#### PASSAGE SHOWN
- - -

On Sun, Aug 2, 2009 at 8:39 PM, Avlesh Singh <av...@gmail.com> wrote:

> run the add() calls to Solr in a dedicated thread
>
> Makes absolute sense. This would actually mean, DIH sits on top of all the
> add/update operations making it easier to implement a multi-threaded DIH.
>
> I would create a JIRA issue, right away.
> However, I would still love to see responses to my problems due to
> limitations in 1.3
>
> Cheers
> Avlesh
>
> 2009/8/2 Noble Paul നോബിള്‍ नोब्ळ् <no...@corp.aol.com>
>
> a multithreaded DIH is in my top priority list. There are muliple
>> approaches
>>
>> 1) create multiple instances of dataImporter instances in the same DIH
>> instance and run them in parallel and commit when all of them are done
>> 2) run the add() calls to Solr in a dedicated thread
>> 3) make DIH automatically multithreaded . This is much harder to
>> implement.
>>
>> but a and #1 and #2 can be implemented with ease. It does not have to
>> be aother implementation called ParallelDataImportHandler. I believe
>> it can be done in DIH itself
>>
>> you may not need to create a project in google code. you can open a
>> JIRA issue and start posting patches and we can put it back into Solr.
>>
>> .
>>
>> On Sun, Aug 2, 2009 at 7:33 PM, Avlesh Singh<av...@gmail.com> wrote:
>> > In my quest to improve indexing time (in a multi-core environment), I
>> tried
>> > writing a Solr RequestHandler called ParallelDataImportHandler.

- - -

#### WORK REQUEST
Please restate word for word the part of the thread on a multithreaded DIH between "On Sun, Aug 2, 2009 at 8:39" and "a multi-threaded DIH.", inclusive. The listing is not needed.

#### INFORMATION PROVIDED
- - -

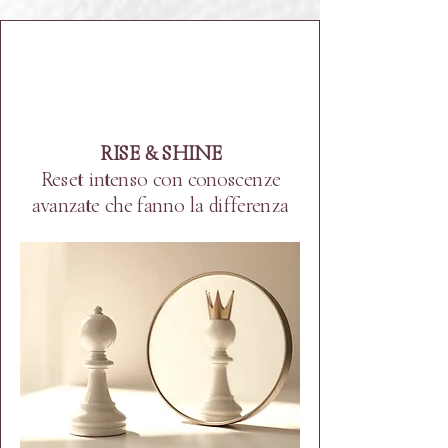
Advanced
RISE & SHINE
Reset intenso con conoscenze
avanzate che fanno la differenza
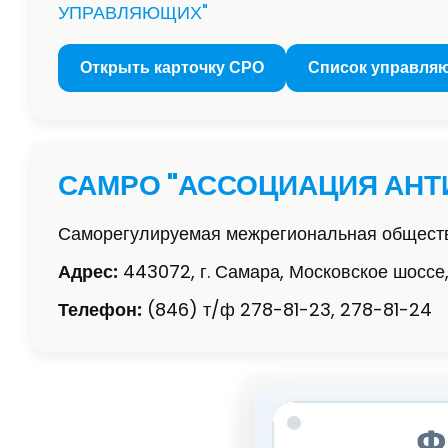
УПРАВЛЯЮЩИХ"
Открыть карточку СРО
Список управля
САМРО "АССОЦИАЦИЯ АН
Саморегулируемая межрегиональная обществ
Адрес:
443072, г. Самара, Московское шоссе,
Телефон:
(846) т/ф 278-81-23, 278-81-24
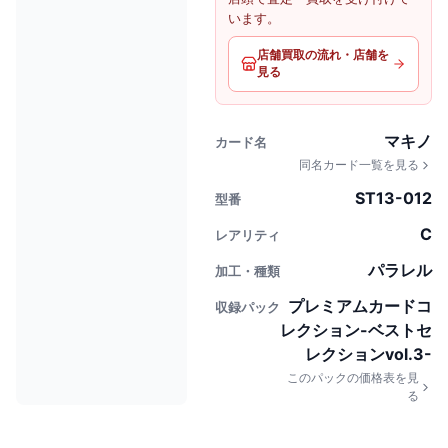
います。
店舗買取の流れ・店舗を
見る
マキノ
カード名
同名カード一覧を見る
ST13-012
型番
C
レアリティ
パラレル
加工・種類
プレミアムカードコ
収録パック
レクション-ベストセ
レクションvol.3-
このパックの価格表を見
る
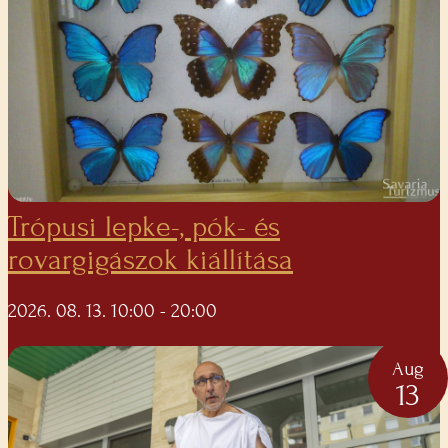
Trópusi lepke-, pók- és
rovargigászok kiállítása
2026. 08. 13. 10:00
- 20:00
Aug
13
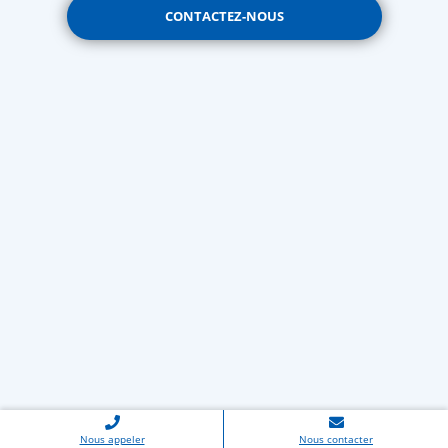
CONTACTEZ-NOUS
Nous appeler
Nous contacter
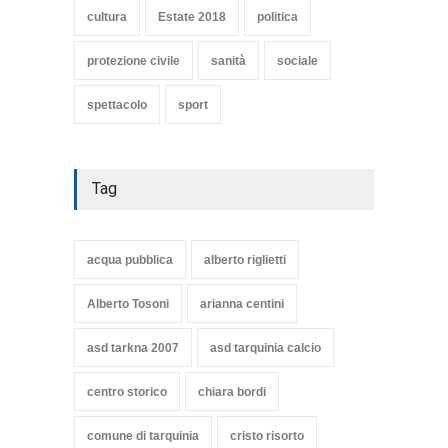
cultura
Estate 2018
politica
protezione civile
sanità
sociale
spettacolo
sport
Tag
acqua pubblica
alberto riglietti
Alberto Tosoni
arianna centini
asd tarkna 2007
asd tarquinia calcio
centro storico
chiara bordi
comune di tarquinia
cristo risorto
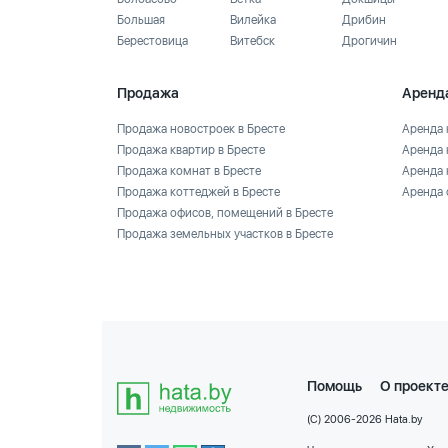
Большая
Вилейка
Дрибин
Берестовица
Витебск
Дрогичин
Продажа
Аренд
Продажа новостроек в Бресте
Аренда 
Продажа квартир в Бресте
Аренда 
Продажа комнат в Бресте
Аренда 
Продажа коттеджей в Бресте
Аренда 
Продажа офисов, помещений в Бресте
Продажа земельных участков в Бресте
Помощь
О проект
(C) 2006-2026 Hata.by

- - -

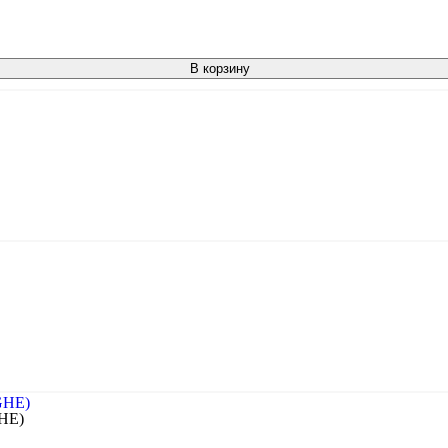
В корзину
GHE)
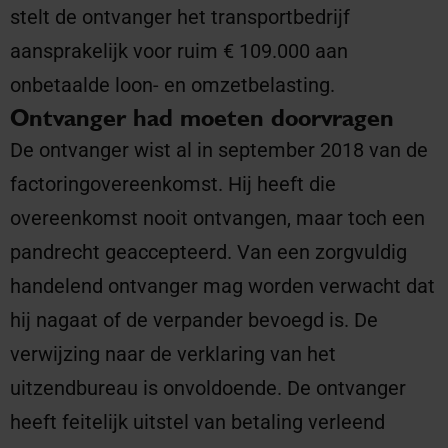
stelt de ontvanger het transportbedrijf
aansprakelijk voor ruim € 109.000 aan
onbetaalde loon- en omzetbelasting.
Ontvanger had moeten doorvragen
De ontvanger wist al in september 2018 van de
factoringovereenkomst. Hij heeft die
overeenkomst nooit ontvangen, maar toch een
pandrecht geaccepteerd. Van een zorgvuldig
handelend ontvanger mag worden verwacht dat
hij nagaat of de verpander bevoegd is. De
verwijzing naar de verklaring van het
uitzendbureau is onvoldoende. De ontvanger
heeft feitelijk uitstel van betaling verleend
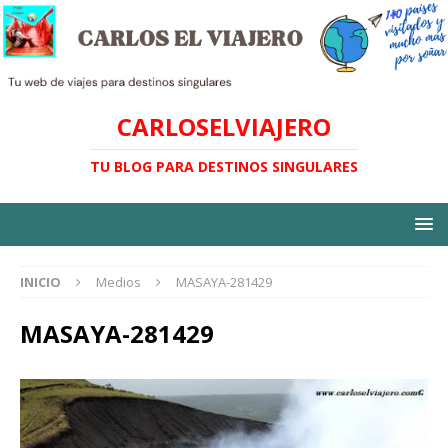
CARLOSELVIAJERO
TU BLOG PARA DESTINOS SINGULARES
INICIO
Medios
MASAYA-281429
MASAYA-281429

- - -

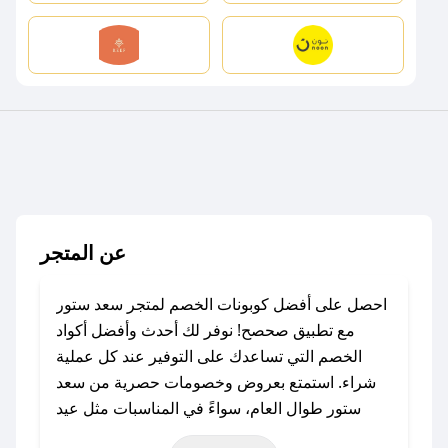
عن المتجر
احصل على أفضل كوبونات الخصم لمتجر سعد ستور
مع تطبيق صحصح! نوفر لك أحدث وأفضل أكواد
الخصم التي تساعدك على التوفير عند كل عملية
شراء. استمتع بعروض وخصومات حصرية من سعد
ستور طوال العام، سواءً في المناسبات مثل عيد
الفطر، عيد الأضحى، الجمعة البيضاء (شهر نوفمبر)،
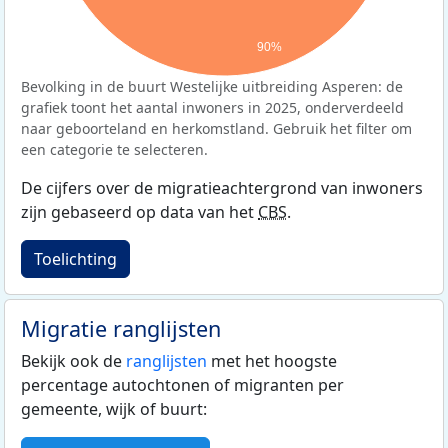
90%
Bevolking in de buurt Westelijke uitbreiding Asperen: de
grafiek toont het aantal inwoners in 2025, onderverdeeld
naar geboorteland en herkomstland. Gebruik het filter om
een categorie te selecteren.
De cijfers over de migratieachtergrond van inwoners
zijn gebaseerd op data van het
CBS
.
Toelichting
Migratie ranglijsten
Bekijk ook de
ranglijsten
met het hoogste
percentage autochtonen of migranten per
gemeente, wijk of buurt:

- - -

#### RESULT FOR THIS TASK
On Sun, Aug 2, 2009 at 8:39 PM, Avlesh Singh <av...@gmail.com> wrote:

> run the add() calls to Solr in a dedicated thread
>
> Makes absolute sense. This would actually mean, DIH sits on top of all the
> add/update operations making it easier to implement a multi-threaded DIH.